But we don’t even get that much with Shazam. Once Billy gets powered up, he doesn’t want anything but money and applause. He doesn’t have a mission or a purpose, he doesn’t have Uncle Ben’s “with great power” speech; doesn’t have Tony Stark’s need for redemption, doesn’t have Captain America’s or Black Panther’s loyalty and duty to their countries. He just has six super attributes, two of which he absolutely refuses to engage.
Conversely, when Sivana finally finds the power he’s been searching for, he has no plan except to try to get more. He has no agenda, no goal, no purpose other than to punch the hero and get power. And what happens if he wins? Who knows? Certainly Sivana doesn’t.
Aside from the squandered opportunity to make a fun movie full of joy and hope, Shazam is disappointing because none of it matters.

Really, the best thing I can say about it is at least they got Mary and Freddy’s costumes right. The rest of the Captain Planet Planeteers were pretty much unnecessary, but they were a bad idea in the comics too.
Maybe someday somebody at DC will actually believe in the aspirations and ideals that superheroes represent, and not be paralyzed by fear that their pajama-wearing flying men will look silly, and then we can get a movie that matters. Truth is best told through seemingly silly and childish stories by people who have the courage to tell them sincerely.
* I’m calling him Captain Marvel because that was his name for 70+ years and I think DC was dumb to change it, and they never do settle on a name for him in the film anyway.

□ □ □ □ □

*REQUIRED ACTIONS*
1) Decide whether each statement agrees with the Shazam review: (a) once powered up, Billy wants nothing but money and applause; (b) Sivana has a clear plan for the power he finds; (c) the review faults the costumes given to Mary and Freddy. Answer yes or no for each, quoting the words of the review that settle it.
2) Reproduce the Shazam review word for word, starting at "Conversely, when Sivana" and ending at "of it matters.".

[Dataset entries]
□ □ □ □ □

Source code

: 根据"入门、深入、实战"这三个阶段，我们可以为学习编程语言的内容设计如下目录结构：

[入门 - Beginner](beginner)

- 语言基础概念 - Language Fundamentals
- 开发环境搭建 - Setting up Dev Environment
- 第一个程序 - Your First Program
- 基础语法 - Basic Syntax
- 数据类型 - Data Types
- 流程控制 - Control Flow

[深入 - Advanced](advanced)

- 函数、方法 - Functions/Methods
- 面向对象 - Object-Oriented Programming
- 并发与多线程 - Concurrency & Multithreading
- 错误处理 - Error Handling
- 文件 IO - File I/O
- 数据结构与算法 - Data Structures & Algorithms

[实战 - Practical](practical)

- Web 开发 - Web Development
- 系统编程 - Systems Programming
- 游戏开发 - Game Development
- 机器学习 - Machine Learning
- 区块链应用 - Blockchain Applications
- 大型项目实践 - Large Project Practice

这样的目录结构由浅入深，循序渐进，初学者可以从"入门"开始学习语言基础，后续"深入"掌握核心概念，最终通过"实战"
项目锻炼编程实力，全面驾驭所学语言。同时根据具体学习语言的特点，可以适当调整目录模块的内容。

□ □ □ □ □

*ANSWERS IN ORDER*
1)
(a) Yes: "Once Billy gets powered up, he doesn’t want anything but money and applause."
(b) No: "he has no plan except to try to get more."
(c) No: "at least they got Mary and Freddy’s costumes right."

2)
Conversely, when Sivana finally finds the power he’s been searching for, he has no plan except to try to get more. He has no agenda, no goal, no purpose other than to punch the hero and get power. And what happens if he wins? Who knows? Certainly Sivana doesn’t.
Aside from the squandered opportunity to make a fun movie full of joy and hope, Shazam is disappointing because none of it matters.